Bioengineers at the University of California San Diego have developed a powerful new technology that can map the entire network of RNA-protein interactions inside human cells — an achievement that could offer new strategies for treating diseases ranging from cancer to Alzheimer's.
RNA-protein interactions regulate many essential processes in cells, from turning genes on and off to responding to stress. But until now, scientists could only capture small subsets of these interactions, leaving much of the cellular "conversation" hidden.
"This technology is like a wiring map of the cell's conversations," said Sheng Zhong, professor in the Shu Chien-Gene Lay Department of Bioengineering at the UC San Diego Jacobs School of Engineering, who led the study published in Nature Biotechnology . "It shows which RNAs are physically talking to which proteins.

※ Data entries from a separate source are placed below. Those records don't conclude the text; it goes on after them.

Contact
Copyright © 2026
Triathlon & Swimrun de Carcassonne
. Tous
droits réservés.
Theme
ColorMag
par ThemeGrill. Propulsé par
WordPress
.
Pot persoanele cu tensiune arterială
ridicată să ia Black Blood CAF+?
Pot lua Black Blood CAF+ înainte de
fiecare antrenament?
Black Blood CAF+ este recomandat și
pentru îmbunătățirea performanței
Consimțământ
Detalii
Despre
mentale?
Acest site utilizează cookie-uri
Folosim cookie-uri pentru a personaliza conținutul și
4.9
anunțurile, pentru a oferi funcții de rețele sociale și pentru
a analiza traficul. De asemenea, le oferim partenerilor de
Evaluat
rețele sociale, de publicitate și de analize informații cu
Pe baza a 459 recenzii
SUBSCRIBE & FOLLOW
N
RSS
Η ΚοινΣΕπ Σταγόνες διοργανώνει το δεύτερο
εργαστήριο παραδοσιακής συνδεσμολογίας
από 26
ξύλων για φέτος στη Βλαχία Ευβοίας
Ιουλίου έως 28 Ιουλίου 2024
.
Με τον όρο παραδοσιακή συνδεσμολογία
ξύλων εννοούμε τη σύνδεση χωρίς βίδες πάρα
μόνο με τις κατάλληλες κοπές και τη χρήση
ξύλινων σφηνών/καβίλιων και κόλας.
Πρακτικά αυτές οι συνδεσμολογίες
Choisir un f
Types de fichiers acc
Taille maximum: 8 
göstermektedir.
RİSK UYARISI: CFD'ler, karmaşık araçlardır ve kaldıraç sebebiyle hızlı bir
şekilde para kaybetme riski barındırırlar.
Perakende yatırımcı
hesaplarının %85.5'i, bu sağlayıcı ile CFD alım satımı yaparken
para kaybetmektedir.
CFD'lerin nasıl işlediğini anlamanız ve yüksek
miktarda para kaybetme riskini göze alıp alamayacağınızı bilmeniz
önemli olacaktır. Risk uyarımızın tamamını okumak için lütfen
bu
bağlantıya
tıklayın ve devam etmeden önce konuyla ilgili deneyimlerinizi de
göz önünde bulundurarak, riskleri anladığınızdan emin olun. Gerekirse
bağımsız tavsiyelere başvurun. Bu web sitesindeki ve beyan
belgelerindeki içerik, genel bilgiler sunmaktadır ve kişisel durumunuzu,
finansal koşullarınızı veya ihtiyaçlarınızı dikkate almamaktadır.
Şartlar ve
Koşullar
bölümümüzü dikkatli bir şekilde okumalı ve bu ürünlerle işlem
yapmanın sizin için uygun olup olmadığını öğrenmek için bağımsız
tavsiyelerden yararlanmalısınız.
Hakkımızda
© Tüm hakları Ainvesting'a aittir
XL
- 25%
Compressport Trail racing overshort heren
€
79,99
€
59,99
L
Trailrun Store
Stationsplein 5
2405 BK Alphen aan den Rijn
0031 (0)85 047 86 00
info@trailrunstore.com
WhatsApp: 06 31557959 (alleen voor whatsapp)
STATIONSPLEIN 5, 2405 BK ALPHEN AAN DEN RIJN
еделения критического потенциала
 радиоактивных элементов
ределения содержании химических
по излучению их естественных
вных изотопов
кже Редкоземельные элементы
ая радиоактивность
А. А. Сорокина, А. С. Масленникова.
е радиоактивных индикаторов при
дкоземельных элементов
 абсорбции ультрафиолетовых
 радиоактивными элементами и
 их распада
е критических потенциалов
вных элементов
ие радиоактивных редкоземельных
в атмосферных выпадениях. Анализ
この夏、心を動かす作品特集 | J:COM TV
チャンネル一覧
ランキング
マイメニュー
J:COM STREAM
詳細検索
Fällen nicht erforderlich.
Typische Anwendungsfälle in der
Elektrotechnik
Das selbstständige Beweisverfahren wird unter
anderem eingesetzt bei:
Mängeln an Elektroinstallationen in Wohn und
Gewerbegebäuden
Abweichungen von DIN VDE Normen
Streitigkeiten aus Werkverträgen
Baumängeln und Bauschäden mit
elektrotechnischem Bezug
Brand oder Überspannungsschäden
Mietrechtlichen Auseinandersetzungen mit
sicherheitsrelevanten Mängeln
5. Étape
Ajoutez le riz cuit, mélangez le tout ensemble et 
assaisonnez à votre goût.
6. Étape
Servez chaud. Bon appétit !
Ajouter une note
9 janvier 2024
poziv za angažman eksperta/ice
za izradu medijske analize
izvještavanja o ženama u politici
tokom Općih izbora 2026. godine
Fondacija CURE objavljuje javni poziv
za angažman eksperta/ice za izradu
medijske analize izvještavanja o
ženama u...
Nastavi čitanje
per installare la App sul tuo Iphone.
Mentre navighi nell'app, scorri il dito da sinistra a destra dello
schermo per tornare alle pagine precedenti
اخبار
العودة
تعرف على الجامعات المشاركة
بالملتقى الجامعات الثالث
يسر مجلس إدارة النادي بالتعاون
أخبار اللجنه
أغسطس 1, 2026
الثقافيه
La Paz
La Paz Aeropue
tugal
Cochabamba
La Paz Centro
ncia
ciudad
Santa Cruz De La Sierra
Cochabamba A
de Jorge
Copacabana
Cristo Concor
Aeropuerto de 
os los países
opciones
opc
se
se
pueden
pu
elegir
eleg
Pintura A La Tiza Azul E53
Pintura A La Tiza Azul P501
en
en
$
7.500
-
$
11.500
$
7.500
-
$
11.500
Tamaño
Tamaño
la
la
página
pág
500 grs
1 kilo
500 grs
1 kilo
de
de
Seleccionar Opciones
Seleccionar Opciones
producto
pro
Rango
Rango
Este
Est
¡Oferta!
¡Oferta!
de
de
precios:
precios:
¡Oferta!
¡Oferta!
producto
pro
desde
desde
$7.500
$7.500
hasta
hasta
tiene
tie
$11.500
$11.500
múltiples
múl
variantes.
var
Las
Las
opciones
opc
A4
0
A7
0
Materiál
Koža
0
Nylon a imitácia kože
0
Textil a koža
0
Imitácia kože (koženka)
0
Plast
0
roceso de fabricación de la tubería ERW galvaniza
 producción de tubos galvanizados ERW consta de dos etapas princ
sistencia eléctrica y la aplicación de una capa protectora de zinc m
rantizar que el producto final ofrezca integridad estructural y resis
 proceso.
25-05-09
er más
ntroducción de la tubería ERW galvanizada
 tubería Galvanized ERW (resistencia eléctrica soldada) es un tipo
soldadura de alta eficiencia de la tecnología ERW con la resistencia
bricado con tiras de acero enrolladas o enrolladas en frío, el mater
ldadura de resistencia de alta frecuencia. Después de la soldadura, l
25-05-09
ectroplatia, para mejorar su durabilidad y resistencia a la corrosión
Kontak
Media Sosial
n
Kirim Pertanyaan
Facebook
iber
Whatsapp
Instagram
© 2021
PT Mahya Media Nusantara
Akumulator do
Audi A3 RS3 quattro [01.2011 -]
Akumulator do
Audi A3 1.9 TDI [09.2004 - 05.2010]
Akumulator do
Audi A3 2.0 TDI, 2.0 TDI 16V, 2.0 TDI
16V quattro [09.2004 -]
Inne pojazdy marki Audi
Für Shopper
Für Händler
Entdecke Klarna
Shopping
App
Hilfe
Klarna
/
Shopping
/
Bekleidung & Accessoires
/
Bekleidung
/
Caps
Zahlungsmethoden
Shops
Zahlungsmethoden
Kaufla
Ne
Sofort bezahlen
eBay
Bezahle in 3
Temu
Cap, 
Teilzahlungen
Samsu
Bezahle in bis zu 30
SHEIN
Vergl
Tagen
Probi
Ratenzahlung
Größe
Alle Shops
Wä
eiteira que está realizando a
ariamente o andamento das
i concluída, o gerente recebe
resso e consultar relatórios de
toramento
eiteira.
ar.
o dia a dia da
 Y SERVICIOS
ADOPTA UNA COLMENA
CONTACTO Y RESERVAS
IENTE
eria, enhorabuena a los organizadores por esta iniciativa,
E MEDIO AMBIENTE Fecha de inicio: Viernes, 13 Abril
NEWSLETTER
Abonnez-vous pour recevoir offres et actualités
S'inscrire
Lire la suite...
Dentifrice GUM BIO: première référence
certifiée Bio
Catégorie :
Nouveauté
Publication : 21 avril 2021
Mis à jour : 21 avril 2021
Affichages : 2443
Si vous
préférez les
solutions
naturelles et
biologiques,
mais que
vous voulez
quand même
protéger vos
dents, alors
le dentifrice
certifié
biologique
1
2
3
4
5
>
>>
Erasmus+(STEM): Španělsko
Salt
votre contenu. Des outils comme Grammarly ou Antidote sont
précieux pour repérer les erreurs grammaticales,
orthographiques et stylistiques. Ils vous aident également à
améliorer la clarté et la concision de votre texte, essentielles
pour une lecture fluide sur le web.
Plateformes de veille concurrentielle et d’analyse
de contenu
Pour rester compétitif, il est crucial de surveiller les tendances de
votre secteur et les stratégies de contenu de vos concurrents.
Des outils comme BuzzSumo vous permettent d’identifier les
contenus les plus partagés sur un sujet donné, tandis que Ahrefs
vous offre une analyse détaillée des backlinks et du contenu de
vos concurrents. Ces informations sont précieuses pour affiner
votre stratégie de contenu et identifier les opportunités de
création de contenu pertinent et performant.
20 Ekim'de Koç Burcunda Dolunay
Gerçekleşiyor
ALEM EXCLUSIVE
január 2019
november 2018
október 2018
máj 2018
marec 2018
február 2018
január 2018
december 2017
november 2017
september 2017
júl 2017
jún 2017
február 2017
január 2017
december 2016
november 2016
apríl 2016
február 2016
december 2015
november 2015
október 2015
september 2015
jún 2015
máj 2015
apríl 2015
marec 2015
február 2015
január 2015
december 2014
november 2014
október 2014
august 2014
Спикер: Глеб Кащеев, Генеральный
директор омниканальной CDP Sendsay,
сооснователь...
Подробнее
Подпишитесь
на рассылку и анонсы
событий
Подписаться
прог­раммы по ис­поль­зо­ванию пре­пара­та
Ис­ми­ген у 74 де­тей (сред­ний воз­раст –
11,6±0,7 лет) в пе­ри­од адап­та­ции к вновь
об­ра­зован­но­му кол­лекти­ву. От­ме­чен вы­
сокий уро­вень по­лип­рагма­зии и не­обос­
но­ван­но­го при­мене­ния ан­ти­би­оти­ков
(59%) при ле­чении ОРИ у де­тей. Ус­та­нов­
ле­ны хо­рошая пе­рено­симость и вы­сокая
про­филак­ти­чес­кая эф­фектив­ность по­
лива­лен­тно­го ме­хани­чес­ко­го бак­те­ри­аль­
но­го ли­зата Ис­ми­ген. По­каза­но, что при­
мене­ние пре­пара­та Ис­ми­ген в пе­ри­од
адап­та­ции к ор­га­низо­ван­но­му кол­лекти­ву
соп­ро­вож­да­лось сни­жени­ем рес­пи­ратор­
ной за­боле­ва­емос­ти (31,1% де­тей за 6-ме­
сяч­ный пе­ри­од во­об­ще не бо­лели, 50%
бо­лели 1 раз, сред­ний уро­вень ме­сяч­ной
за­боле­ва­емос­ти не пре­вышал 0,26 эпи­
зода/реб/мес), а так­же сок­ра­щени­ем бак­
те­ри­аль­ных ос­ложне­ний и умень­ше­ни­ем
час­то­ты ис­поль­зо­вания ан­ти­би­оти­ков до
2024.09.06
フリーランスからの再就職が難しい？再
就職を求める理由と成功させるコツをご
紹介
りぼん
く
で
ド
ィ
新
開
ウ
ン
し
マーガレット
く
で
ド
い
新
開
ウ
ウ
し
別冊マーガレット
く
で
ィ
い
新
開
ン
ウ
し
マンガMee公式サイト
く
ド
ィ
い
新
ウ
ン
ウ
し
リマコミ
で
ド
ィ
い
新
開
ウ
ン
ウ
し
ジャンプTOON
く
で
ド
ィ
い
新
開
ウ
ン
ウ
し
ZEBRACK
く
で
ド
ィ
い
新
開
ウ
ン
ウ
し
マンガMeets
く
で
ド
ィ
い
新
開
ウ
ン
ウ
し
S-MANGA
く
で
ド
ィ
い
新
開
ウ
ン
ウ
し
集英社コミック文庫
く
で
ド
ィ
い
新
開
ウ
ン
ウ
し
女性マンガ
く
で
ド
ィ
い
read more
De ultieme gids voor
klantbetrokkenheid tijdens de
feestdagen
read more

Many diseases, including cancer and neurodegeneration, arise when these conversations push cells to do the wrong things, like grow when they shouldn't, ignore stress signals, or evade the immune system. Once we can see the specific RNA-protein chats that matter, we can design medicines to quiet or reroute them."
The new technology works by essentially freezing the moment when RNAs and proteins are physically touching inside cells. Each protein is tagged and chemically linked to the RNA it binds. These RNA-protein pairs are then converted into unique DNA barcodes, which can be read using standard sequencing machines. The result is a comprehensive catalog of RNA-protein interactions produced in a single experiment.
When applied to two human cell lines, the technology uncovered more than 350,000 interactions, including many that had never been seen before. Zhong's team confirmed known RNA-binding proteins but also discovered hundreds of unexpected ones.
One example was phosphoglycerate dehydrogenase (PHGDH), an enzyme that Zhong's team had previously identified as a causal gene in Alzheimer's disease and a potential blood biomarker for early detection . In this study, PHGDH was found to bind messenger RNAs linked to cell survival and nerve growth. The finding suggests additional ways PHGDH may influence brain health.
The team also found that the long noncoding RNA LINC00339 interacts with 15 membrane proteins. Since this RNA is elevated in several cancers, these new interactions may help explain how it drives tumor growth and spread.
The ability to see such hidden interactions could uncover new drug targets and treatment approaches.
"Interactions that act as control knobs for disease become drug targets — either the RNA, the protein partner, or the contact surface between them," said study co-first author Shuanghong Xue, a postdoctoral scholar in Zhong's lab. "If certain RNA-protein interactions promote disease, blocking them would be a potential therapeutic strategy. If other interactions protect against disease, we'd aim to preserve or enhance them."
Importantly, the technology doesn't just show that an RNA and protein interact — it also pinpoints which region of the protein is involved and what RNA sequences are preferred by a given protein. This level of detail offers valuable entry points for designing targeted therapies.
Much work remains, however. "For most of the new interactions we've uncovered, their exact biological roles still need to be worked out," said Zhong. "The main advance here is that we've created a comprehensive, unbiased map of potential RNA-protein partnerships. This opens the door for future research to figure out which ones drive disease, which ones are protective, and how we can target them with drugs."
Zhong's team is now applying the technology to disease models, including Alzheimer's and Parkinson's. Their goal is to identify misfiring RNA-protein interactions that could serve as the basis for next-generation therapies.
Full study: " Genome-wide mapping of RNA-protein associations through sequencing ." Co-first authors Zhijie Qi and Shuanghong Xue contributed key innovations in bioinformatics, AI tools and molecular interactions.
This work is supported by the National Institutes of Health (grants R01GM138852, DP1DK126138, UH3CA256960 and R01HD107206).